Some people spend their days walking through their lives living every moment within a haze. They get up and shower, shove some food down their throats, run out the door and plod through their work day. Then when the day is done they might grab a drink, head home, toss a Hungryman in the microwave and plop down in front of Angry Housewives before heading to bed and sleeping until they start again the next day.
God that scares the shit out of me.
Note: If I ever end up that way please kick me in the ass, head, or other various bodily part.
I have seen too many people doing exactly that with their lives, which truly equates to doing "nothing" with their lives. At least, it's nothing if there is no enjoyment within it.
I have set myself a few rules for my life over the years:
The first is about stressing over things. It's pretty simple: If there is absolutely nothing I can do to affect the outcome of something, then it is of absolutely no use for me to stress over it. All I end up doing is stressing myself for no reason.
The second is probably just as if not even more important: Enjoy everything you can.
Ok, I know this might sound a little (or a lot) hedonistic, but I don't mean it in the sense that I need to go out and bed everything that moves. Rather, I mean that I want to enjoy everything I do, be it watching a play, reading a book, or even just something as simple as holding someone's hand.
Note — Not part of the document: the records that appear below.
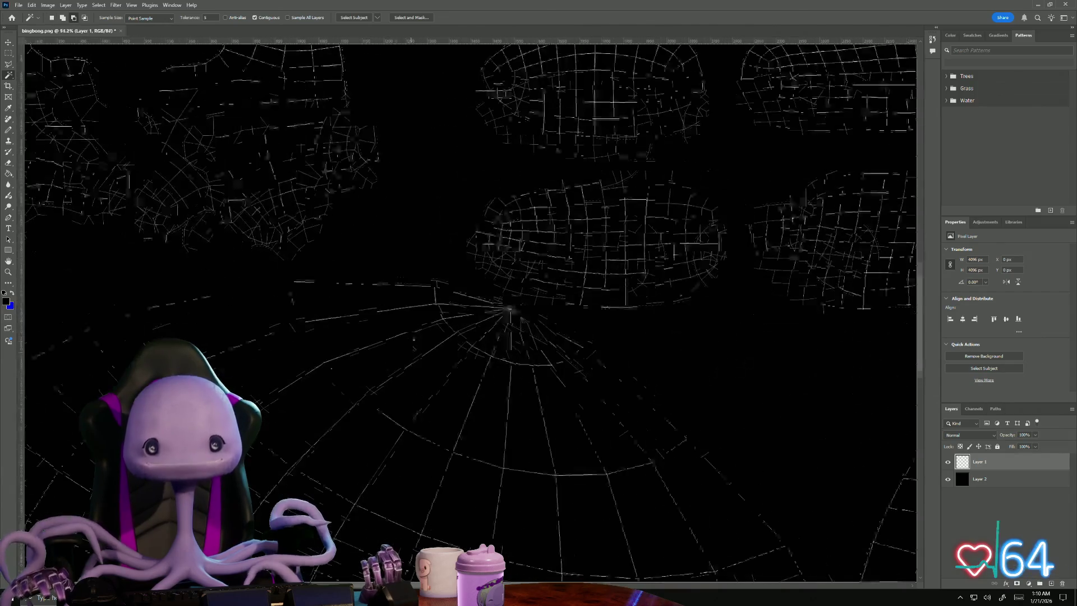
# - Add a new Layer 3, rename Layer 1 to 'UVs' and lock it
pyautogui.keyDown('alt'); pyautogui.scroll(-11, 436, 316); pyautogui.keyUp('alt')
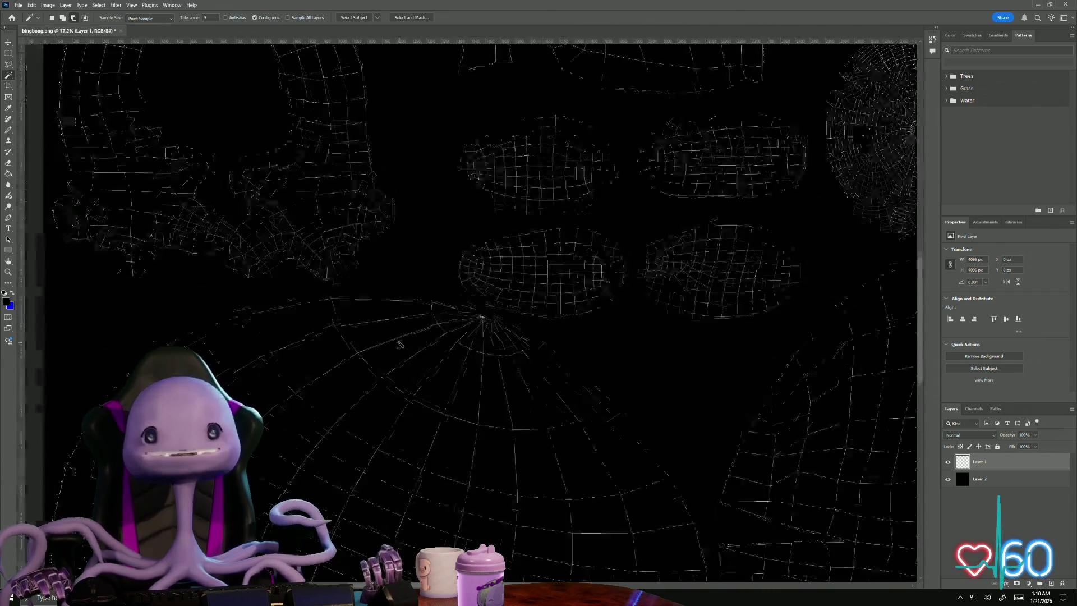
pyautogui.keyDown('alt'); pyautogui.scroll(2, 408, 355); pyautogui.keyUp('alt')
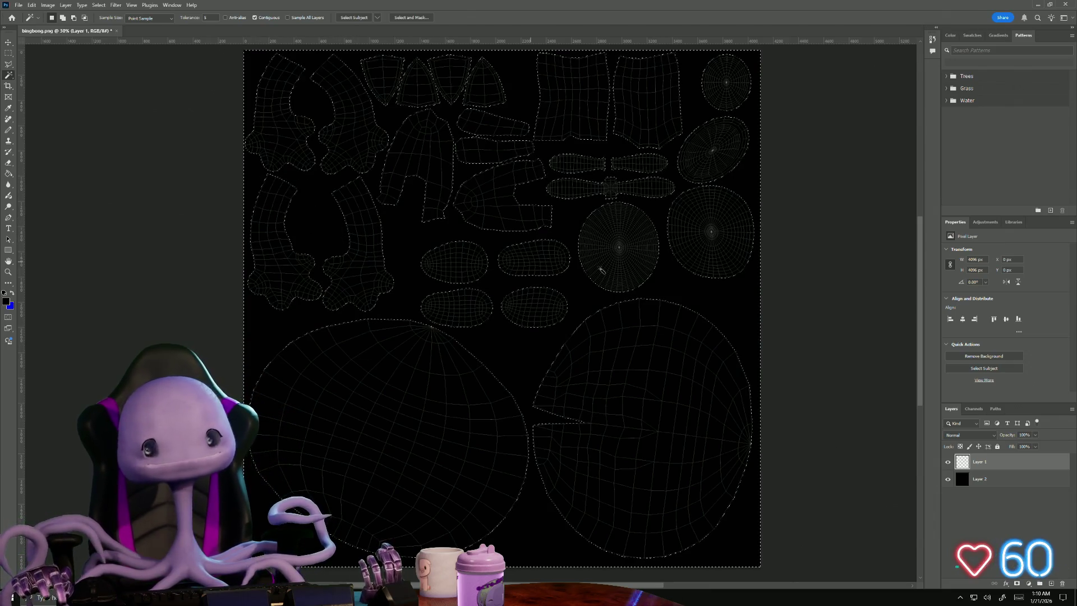
pyautogui.click(1051, 584)
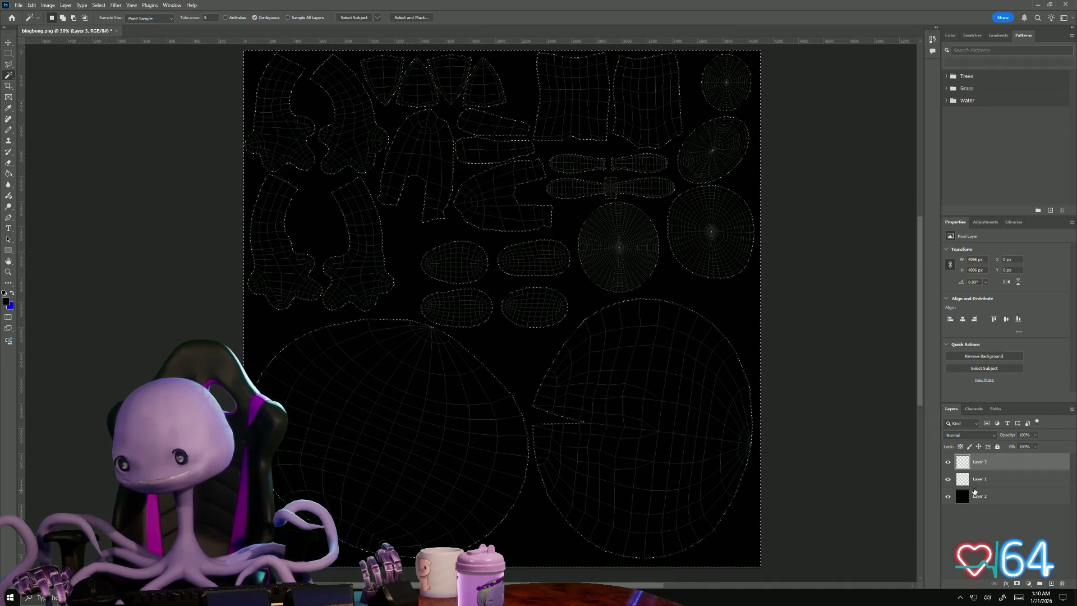
pyautogui.click(990, 478)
One example of this is cooking. For those of you who truly know me, you know that I have a difficult time sharing my kitchen. That is, I love sharing the product of my kitchen, but it is difficult for me to be out of it. My mother was a wonderful cook (I know, everybody says this...) and she was adventurous in what she did. More importantly, she showed me how to work in the kitchen. I watched her prepare meals and I learned by her example. Now when I am in the kitchen I will find myself stopping and thinking of her at some of the oddest of times. Just tonight I was making spaghetti sauce and it brought her back to me. But the point is not about her, but rather the joy I learned from her when I am cooking. To prepare a meal for someone and then have them enjoy it makes my day.
Oh, and then there is driving. I love to drive. More importantly, I love to drive with the windows down. (Ok, nobody make jokes about how I love how my hair blows in the breeze....) I do love the feel of the wind. On a dry day I will hang my arm out the window and enjoy the feeling of 60 mph winds with all the glass rolled down. And on a day of downpours I can enjoy the stinging numbness that comes with the water. And of course the zen moment of truly feeling that you are part of the car. There is this moment where you know you are part of this 2000 pound machine and it responds to your every whim. Gotta love that. (Somewhere in the background Tim Allen is making grunting noises, I know it.)
If am walking I love to go uphill where I can feel my quads lifting. When I read a book, I try to really put myself into the part of the character to really get what the author was trying to convey (which, admittedly can be a bit awkward when the main charachter is a seventeen year old girl, or a 63 year old grandmother of 19. but still...). When I am exploring a new neighborhood I want to be lost so I can truly find my way home.
Oh, and speaking of which, I love when my brain is able to complete more of its mental map of a place. There is such a strange geeky rush I get when I suddenly go, "Holy shit, I know exactly where I am now!" in a place that I have rarely ever traveled.
Basically, I try to understand the moments as they come to me. All you have to do is look at the obvious, and then see the things which most people miss. Look closer. Find the unique experience in everything you do. It might just be the feel of the fabric of your bedsheets just after they have been washed and then put on the bed while still warm. It might be sound of tiny rocks and broken pieces of shell on the beach as the water pushes them back and forth with waves. It might even be the smell of the sap of a Douglas fir that you catch in the air as you are cleaning up your yard after a windy night. Whatever it is, savor it. Drink up the moments. Live each one instead of simply letting them pass you by. Enjoy the feel of the skin of your loved one's cheek. That's my rule to myself.
Even now I have found myself practicing this rule. I have been enjoying the thoughts that have been going through my head as I write this. Good memories have surfaced and I feel just a bit lighter. Maybe I've got something here. Maybe I'm doing something right.